His eyes softened even more as he pulled her into his arms and rested his chin lightly on her head.

"I didn't want to be marked." He groaned. "That's not exactly true." Pulling back, he grabbed her face between his hands and kissed her, a quick soft peck. "I'll tell you, but . . . I need to pace."

As he turned and did just that, Faith perched herself on a small rocky shelf and waited.

"My father was killed by a human mortar shell during the Civil War. I think I told you that."

"You did."

"I was living in Finland at the time, tutoring the only child in a small enclave. Aren. His father was Therian, but his mother was human, and Aren was mortal. I'd been with them five years when I discovered the feral marks on the back of my shoulder one morning. I immediately knew one of the nine must have died. I'd grown up in Feral House. All nine had had a hand in raising me. I was devastated at the thought of any of their deaths, but the fact that I'd been marked made me fear that the one who'd died was my father. We shared the hawk DNA, of course.

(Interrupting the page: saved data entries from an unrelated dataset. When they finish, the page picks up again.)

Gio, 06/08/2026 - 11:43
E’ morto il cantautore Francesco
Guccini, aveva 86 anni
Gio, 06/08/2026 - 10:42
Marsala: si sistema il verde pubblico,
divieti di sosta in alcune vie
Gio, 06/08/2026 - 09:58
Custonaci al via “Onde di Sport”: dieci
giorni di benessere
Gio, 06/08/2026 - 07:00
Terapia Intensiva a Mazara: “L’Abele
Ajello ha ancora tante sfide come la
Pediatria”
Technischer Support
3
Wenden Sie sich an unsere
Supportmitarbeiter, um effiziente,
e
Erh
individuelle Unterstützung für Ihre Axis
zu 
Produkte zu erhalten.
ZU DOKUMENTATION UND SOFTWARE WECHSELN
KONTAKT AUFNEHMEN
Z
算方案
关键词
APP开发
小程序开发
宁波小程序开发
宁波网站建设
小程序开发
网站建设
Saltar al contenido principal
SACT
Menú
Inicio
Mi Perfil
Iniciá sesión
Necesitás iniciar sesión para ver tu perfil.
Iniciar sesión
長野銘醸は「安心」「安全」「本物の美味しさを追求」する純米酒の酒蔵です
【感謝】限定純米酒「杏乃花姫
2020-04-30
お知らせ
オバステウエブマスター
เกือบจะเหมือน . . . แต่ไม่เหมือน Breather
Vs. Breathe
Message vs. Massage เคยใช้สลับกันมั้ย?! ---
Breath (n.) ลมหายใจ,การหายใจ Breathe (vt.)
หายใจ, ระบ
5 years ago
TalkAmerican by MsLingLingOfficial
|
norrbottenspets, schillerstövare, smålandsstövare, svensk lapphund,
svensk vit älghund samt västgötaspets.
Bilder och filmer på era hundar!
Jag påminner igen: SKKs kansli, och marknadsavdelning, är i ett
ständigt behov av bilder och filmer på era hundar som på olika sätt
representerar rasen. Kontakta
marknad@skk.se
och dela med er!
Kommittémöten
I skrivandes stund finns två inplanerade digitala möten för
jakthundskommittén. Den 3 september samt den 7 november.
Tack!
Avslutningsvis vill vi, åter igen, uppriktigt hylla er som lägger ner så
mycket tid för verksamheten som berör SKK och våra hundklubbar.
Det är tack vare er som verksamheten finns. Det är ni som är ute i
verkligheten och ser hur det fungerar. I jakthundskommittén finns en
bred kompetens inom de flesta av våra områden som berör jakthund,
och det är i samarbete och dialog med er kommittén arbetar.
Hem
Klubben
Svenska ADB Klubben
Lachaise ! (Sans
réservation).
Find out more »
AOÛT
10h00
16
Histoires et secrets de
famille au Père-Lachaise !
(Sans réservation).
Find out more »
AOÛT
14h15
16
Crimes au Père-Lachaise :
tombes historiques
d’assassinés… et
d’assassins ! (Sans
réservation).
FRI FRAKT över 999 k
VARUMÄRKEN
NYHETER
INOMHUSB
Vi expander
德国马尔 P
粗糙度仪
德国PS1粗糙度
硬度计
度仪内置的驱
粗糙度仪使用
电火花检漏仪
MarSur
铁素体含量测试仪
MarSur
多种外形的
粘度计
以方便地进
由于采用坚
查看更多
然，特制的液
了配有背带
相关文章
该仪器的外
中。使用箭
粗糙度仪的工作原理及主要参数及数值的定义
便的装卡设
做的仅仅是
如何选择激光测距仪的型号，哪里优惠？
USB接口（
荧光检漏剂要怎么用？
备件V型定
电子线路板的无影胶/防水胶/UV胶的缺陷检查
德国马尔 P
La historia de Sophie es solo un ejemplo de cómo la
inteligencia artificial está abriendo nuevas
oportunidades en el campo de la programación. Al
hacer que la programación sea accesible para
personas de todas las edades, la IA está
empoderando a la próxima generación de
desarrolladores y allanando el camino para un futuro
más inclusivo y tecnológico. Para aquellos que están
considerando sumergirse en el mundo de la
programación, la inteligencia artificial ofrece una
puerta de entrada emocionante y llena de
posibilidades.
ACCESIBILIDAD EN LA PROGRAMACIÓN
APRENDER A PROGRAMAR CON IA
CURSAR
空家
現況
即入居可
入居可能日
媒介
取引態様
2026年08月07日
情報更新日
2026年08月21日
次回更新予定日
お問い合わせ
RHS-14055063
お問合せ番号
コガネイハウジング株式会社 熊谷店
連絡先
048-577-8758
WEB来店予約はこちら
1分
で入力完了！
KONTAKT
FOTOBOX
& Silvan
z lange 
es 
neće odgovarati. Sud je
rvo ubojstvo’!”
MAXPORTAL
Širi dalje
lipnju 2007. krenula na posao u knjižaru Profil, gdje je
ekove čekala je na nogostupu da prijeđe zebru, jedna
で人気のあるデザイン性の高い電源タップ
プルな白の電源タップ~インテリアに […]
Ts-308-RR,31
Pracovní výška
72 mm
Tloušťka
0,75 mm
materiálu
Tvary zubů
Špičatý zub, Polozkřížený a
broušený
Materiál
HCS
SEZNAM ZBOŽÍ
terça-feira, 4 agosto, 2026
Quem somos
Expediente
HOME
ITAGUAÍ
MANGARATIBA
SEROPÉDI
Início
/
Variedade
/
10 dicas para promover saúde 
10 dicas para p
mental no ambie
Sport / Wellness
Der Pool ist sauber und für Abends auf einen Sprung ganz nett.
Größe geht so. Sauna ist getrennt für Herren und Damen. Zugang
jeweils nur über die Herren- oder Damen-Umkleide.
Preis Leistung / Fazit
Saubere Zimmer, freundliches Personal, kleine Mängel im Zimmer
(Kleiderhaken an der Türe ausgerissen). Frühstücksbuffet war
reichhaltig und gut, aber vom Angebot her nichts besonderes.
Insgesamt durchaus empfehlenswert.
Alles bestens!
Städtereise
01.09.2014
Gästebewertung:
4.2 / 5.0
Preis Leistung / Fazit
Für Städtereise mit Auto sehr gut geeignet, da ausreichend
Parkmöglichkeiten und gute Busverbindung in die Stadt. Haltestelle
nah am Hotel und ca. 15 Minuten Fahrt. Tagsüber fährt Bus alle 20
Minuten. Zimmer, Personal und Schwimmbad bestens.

"It was a couple of weeks before Lyon's letter reached me. I was alone in the library of the enclave's house when I read it." He frowned. "I wasn't prepared. Not only had my father died, as I'd feared, but so had my mother. Three days after my father died, she was killed by draden. Accidentally, Lyon said, but I knew better."

Bitterness twisted his mouth, a bitterness he'd lived with for over 140 years. "I loved my mother, but she never had half of Kara's strength. She couldn't bear the suffering from the severed mating bond, so she took her own life. Or let the draden take it."

Faith shuddered at the thought of dying beneath those razor-sharp mouths, though she'd all but done that, hadn't she? If Hawke hadn't been there . . .

"I was furious. It was bad enough I'd lost one parent, but two . . . and the second intentionally . . ." He pressed the heels of his hands against his eyes, then dropped them, his expression bleak. "Aren ran into the room while I was reading that letter. Eight years old. I'd known him since he was a toddler and loved him like a son."